In the same way that Paul presents Jesus as their propitiation, he presents to the Colossians that Jesus is their expiation. On the Day of Atonement after the high priest had sacrificed the goat and sprinkled its blood on the mercy seat as Israel’s propitiation, he performed a ceremony with another goat:

And Aaron shall lay both his hands on the head of the live goat, and confess over it all the iniquities of the people of Israel, and all their transgressions, all their sins. And he shall put them on the head of the goat and send it away into the wilderness by the hand of a man who is in readiness. The goat shall bear all their iniquities on itself to a remote area, and he shall let the goat go free in the wilderness (Lev. 16:21-22).

Whereas the first goat paid for the sins of the people, the second goat actually removed those sins from the people. This cleansing from their sin is what we call expiation.

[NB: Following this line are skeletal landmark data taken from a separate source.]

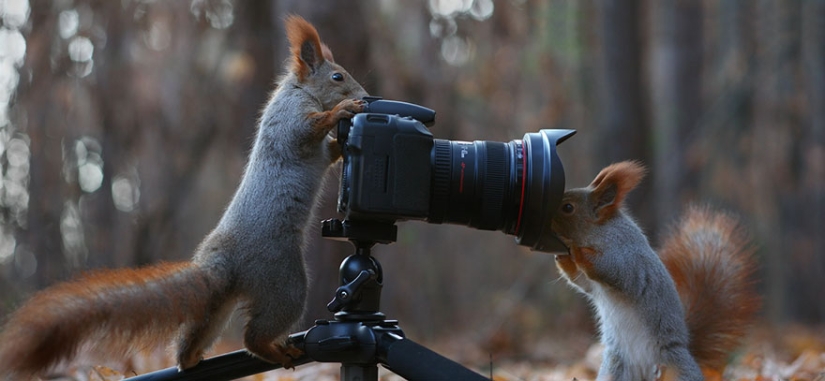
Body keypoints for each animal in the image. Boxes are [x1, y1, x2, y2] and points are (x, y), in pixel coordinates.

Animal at [0, 15, 366, 378]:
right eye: (337, 76)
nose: (364, 94)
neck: (299, 90)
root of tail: (224, 264)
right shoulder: (291, 121)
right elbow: (308, 129)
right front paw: (343, 109)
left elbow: (329, 152)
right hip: (285, 282)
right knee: (253, 337)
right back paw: (276, 350)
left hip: (219, 304)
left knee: (201, 330)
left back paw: (188, 359)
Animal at [552, 160, 756, 380]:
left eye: (568, 207)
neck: (598, 230)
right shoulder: (591, 283)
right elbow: (581, 280)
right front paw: (563, 256)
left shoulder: (625, 257)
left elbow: (609, 268)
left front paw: (575, 249)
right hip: (615, 370)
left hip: (676, 369)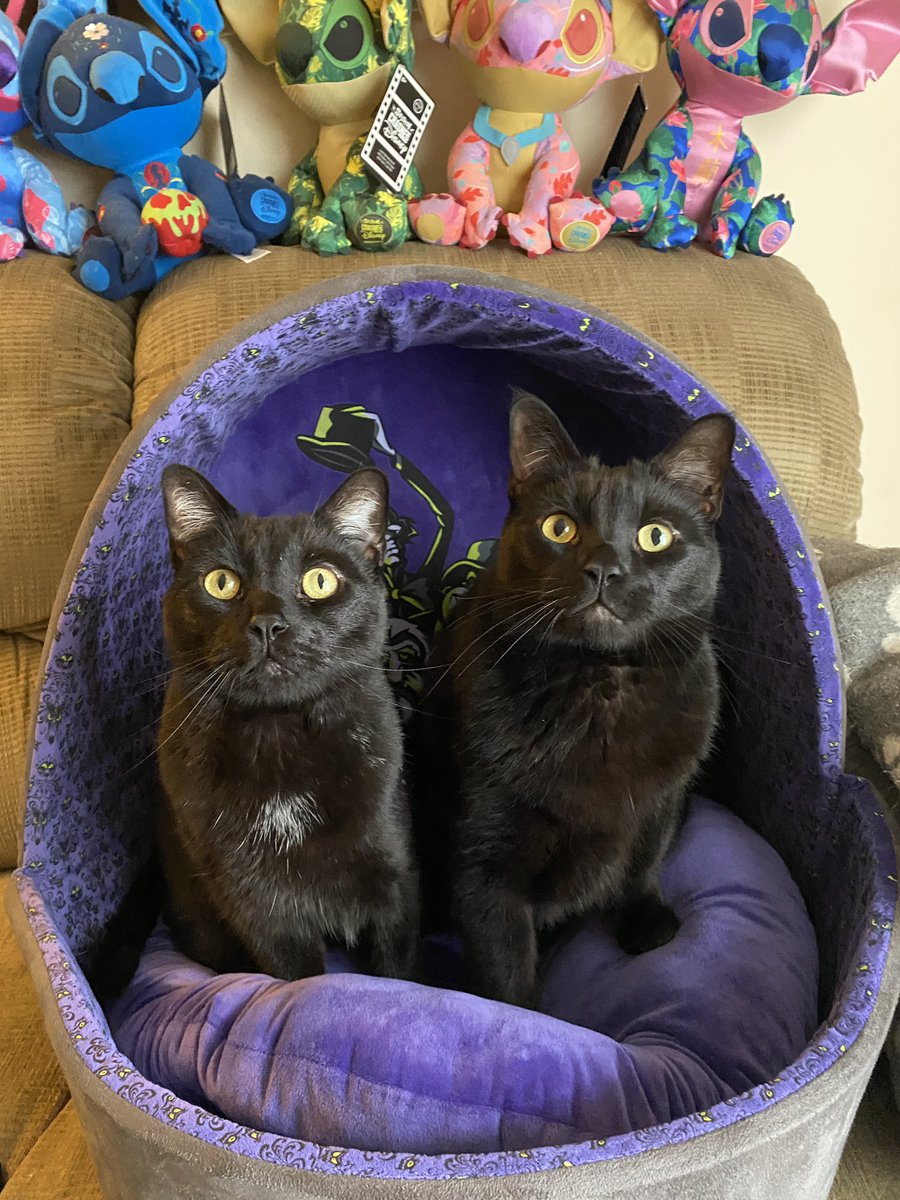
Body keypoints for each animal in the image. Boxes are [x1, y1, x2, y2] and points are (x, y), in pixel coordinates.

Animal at [153, 463, 422, 979]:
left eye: (320, 581)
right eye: (221, 583)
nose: (268, 623)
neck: (277, 735)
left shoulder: (394, 878)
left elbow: (397, 970)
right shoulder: (254, 901)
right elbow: (300, 978)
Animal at [420, 393, 734, 1003]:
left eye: (655, 536)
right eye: (559, 528)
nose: (605, 568)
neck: (600, 688)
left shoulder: (659, 803)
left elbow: (641, 861)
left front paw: (645, 920)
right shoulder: (485, 862)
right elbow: (507, 976)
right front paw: (519, 1016)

Paul reminds the Colossians that they were “doing evil deeds” (Col. 1:21). The Colossians are reminded of their “old self with its evil practice” (Col 3:9, NASB). They were a people that were marred by their sin, but Paul also reminds them of the expiation of Jesus. Jesus “has now reconciled in his body of flesh by his death, in order to present you holy and blameless and above reproach before him” (Col 1:22). Through the cross of Christ, their sins are “set aside” (Col 2:14), and they are presented to God as holy. This is only possible because Jesus acted as their expiation, cleansing them from the filth of their sin.

18Dec/090

Christ in Colossians – Part 11 – Atonement – Jesus is our Propitiation

Atonement

In Paul’s letter to the Colossians, it is clear that he wants them see that Jesus is their propitiation. Wayne Grudem defines propitiation as “a sacrifice that bears God’s wrath to the end and in so doing changes God’s wrath toward us into favor.”[1] This is a concept that would have been familiar to Paul’s Jewish readers in Colossae. Every year on the Day of Atonement, the high priest would offer a goat as a sacrifice for the sins of the people in order to deter the wrath of God.[2]

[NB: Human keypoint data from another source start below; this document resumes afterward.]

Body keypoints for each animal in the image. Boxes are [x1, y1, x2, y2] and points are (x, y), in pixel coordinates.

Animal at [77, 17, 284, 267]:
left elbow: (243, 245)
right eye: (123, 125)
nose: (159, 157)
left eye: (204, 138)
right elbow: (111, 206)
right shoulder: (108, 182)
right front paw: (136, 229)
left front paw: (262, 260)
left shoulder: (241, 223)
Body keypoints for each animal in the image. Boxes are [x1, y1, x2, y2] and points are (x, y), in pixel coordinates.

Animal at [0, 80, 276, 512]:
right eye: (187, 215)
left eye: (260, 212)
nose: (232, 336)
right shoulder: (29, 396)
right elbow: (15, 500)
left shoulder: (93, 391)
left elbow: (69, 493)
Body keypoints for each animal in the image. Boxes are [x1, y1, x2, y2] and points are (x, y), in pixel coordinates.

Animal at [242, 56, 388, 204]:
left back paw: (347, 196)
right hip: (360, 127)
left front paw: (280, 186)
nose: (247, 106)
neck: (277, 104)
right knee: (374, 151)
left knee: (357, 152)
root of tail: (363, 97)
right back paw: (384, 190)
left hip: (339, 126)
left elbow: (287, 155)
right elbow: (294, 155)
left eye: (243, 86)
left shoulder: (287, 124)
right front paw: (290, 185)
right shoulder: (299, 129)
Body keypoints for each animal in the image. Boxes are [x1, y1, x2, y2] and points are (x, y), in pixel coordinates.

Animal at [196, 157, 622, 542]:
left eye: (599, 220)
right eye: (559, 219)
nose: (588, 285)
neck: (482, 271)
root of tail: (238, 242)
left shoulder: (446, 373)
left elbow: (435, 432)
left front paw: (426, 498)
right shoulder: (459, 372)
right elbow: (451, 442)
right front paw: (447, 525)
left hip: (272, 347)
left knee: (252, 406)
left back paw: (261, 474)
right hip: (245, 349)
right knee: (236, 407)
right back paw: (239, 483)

Paul clearly shows the Colossians that they were under the wrath of God because of their sin. Paul tells them to “put to death therefore what is earthly in you: sexual immorality, impurity, passion, evil desire, and covetousness, which is idolatry. On account of these the wrath of God is coming” (Col. 3:5-6). The earthly things that are in them, their sin, will lead to nothing more than the wrath of God. Wright clarifies:

Destruction, indeed, will be the result for those who disregard the warning: because of these, the wrath of God is coming. It is not the case that God happens to dislike this sort of behavior and so has decided as it were arbitrarily, to punish it. On the contrary. ‘The wrath of God’, it hardly needs saying, is not a malicious or capricious anger, but the necessary reaction of true holiness, justice and goodness to wickedness, exploitation and evil of every kind.[3]

Paul wants the Colossians to know that their sin will lead to the wrath of God. On the other hand, Paul doesn’t simply present the wrath of God. He also presents Jesus as their propitiation.

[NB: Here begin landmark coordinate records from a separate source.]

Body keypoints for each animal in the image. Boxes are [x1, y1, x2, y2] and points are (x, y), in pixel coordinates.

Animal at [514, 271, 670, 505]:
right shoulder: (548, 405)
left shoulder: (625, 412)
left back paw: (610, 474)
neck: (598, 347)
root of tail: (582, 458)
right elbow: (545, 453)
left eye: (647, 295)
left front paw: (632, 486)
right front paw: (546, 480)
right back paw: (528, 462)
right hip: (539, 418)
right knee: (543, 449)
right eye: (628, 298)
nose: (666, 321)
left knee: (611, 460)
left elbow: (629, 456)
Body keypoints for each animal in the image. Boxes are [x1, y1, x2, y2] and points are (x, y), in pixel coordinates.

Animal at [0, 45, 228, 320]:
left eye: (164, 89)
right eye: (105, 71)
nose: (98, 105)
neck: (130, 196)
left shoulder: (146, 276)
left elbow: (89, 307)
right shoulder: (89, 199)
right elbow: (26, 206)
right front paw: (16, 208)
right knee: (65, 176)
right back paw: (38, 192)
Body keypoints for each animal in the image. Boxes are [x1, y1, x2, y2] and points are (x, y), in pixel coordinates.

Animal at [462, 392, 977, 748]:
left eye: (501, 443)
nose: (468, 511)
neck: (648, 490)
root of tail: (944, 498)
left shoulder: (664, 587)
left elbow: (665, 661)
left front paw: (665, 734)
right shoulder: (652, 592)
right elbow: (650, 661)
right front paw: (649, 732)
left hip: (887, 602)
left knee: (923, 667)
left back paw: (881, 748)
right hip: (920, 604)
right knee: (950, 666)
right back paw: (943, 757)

Paul tells them that God the Father is “making peace by the blood of [Jesus’] cross” (Col. 1:20). In the same way that a goat’s blood was offered on the Day of Atonement for the sins of Israel to hold back the wrath of God, it is that Jesus’ blood is offered on the Colossians part to bring peace with God. Unlike the goat’s blood though, Jesus’ sacrifice was done once and for all “by canceling the record of debt…nailing it to the cross” (Col. 2:14). It is through the cross that Jesus becomes a propitiation for the Colossians taking the wrath of God upon himself.


[1] Wayne Grudem, Systematic Theology: An Introduction to Biblical Doctrine (Grand Rapids, Michigan: Zondervan, 1995), 1252.

[2] Lev. 16:8-9, 15

[3] Wright, Colossians and Philemon, 135.